Jean is pretty much hard to describe -- but I'll try. She may well be a hardnosed businesswoman, but anyone who would let it end there simply does not see the private side of her. It's true that they called her Crabapple, among other things, behind her back. It's true that she built her business single-handedly and turned it into enough of a success to warrant opening a branch office and hiring a staff to run it. In fact, the first time we see her in her role as boss she's having a shoe thrown at her front door by a woman she just fired. Speaking of being fired, she's jealous of Daisy and causes her to be fired. To her credit, she never intended that Daisy be removed from the rolls; she only wanted her to be removed from her own living room. The moment she heard that Daisy was fired, she orders Sally Curtis to re-hire her.
But she's also a person who is unwilling in her private life to stand up for what she believes. When she hires Gwen Flack to work in her home it becomes clear that Jean is also a tender woman. She knows that Gwen isn't working out, but she doesn't put on her "big boss" hat and dismiss her because she doesn't want to hurt Gwen's feelings.

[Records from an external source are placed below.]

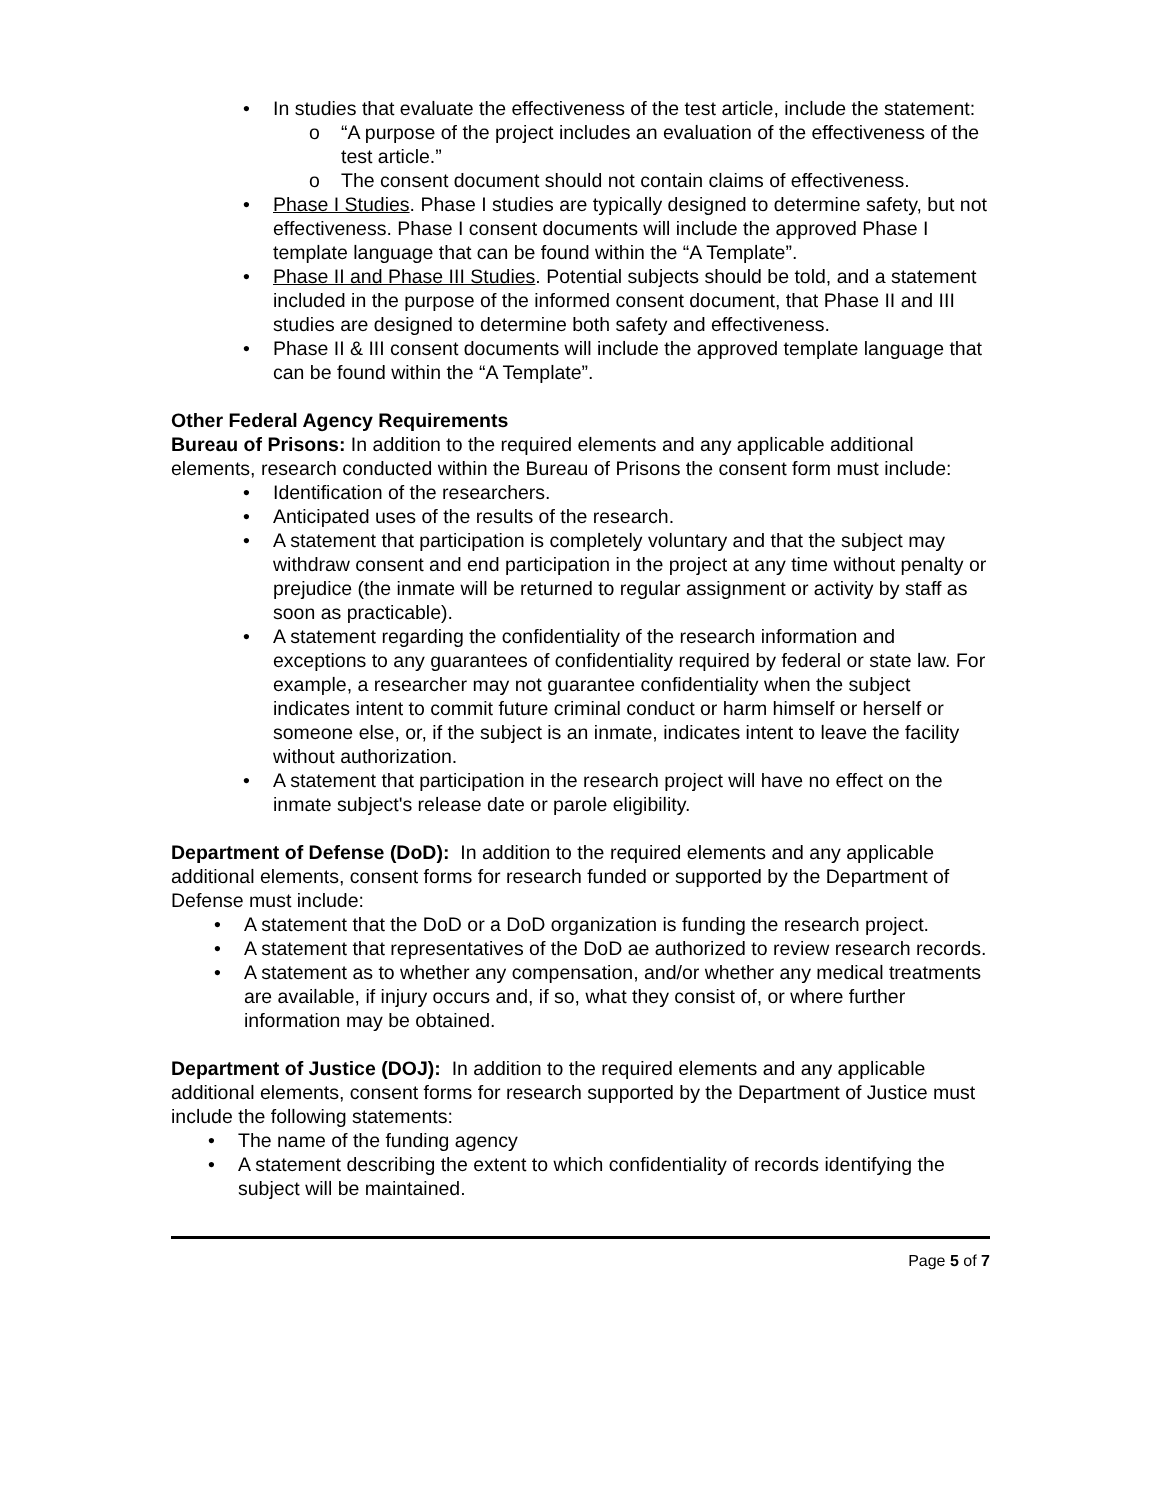• In studies that evaluate the effectiveness of the test article, include the statement:
o “A purpose of the project includes an evaluation of the effectiveness of the test article.”
o The consent document should not contain claims of effectiveness.
• Phase I Studies. Phase I studies are typically designed to determine safety, but not effectiveness. Phase I consent documents will include the approved Phase I template language that can be found within the “A Template”.
• Phase II and Phase III Studies. Potential subjects should be told, and a statement included in the purpose of the informed consent document, that Phase II and III studies are designed to determine both safety and effectiveness.
• Phase II & III consent documents will include the approved template language that can be found within the “A Template”.
Other Federal Agency Requirements
Bureau of Prisons: In addition to the required elements and any applicable additional elements, research conducted within the Bureau of Prisons the consent form must include:
• Identification of the researchers.
• Anticipated uses of the results of the research.
• A statement that participation is completely voluntary and that the subject may withdraw consent and end participation in the project at any time without penalty or prejudice (the inmate will be returned to regular assignment or activity by staff as soon as practicable).
• A statement regarding the confidentiality of the research information and exceptions to any guarantees of confidentiality required by federal or state law. For example, a researcher may not guarantee confidentiality when the subject indicates intent to commit future criminal conduct or harm himself or herself or someone else, or, if the subject is an inmate, indicates intent to leave the facility without authorization.
• A statement that participation in the research project will have no effect on the inmate subject's release date or parole eligibility.
Department of Defense (DoD): In addition to the required elements and any applicable additional elements, consent forms for research funded or supported by the Department of Defense must include:
• A statement that the DoD or a DoD organization is funding the research project.
• A statement that representatives of the DoD ae authorized to review research records.
• A statement as to whether any compensation, and/or whether any medical treatments are available, if injury occurs and, if so, what they consist of, or where further information may be obtained.
Department of Justice (DOJ): In addition to the required elements and any applicable additional elements, consent forms for research supported by the Department of Justice must include the following statements:
• The name of the funding agency
• A statement describing the extent to which confidentiality of records identifying the subject will be maintained.
Page 5 of 7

She knows that because of Penny's constant "poorjeaning" their relationship is riddled with strains, but she doesn't want to confront her for fear of hurting her feelings. At home Jean is almost completely spontaneous and almost always instead of being as direct as she might be at the office, she opts to take the easy way out. She might be imitating a telephone or saying that Lionel is a psychiatrist or pretending she has a vision problem or trying to order room service in the privacy of the hotel bathroom -- no matter. Rather than provide a simple explanation that would close the chapter, she gets deeper and deeper into a situation. When she doesn't know exactly what to do she looks like a deer caught in the headlights and the first thing she thinks to do is lie. And it doesn't seem to bother her when she drags Lionel into it either. She's just fortunate in the sense that he always seems to go along, rather than end the charade on the spot.
What I find particularly funny about Jean is the lengths to which she goes to avoid telling the truth. Her lies are not well thought out. Usually it takes Lionel to point this out to her. She makes up the whole story about Sandy's wanting to see Harry , not really bothering to think that he might mention to Sandy that he's there because she invited him to be there. She tells Penny and Stephen that Lionel was a psychiatrist. She never imagined that Stephen might actually want to be treated by him. She tells Lionel that she ordered room service, but it never occurred to her that when no food was delivered to the room Lionel might doubt the truth of her story. She's good enough to develop the rough outlines of a lie, but she fails miserably in the execution. It's not easy for her to say she's wrong. She won't tell Lionel the vacuum isn't broken. She won't admit that the office can run well without her. She doesn't want to say she needs the help of a psychiatrist.
She's easily flustered. Although her wedding day started out reasonably well, she was such a wreck as the time grew near that she developed problems with her jaw. She was so distracted by Sally Curtis' perfection that she covered Sally's resume with pickle juice at their first meeting and nearly fell over and broke her neck at a latter meeting in Sally's office.
I don't want to make her out to be a slapstick kind of a woman -- even though she's been known to bark like a dog to frighten away intruders and she's once been caught doing a rather poor imitation of a telephone. She's certainly got a warm and tender side to her -- witness the way she took in Sandy and treated her as a member of the family. She was clearly heartbroken when it appeared as though Sandy might leave. She immediately warmed up to Rocky and within hours of meeting him responded as though she were already part of the family. She saw the injustice in the Alan/Dorcas "new money" crowd at Hampshire and when she had to she was able to manage that confrontation without resorting to any lies. She lost an important client rather than let Lionel go to the book cover shoot alone. And she arranged that afternoon tea for the residents of the Home for the Elderly.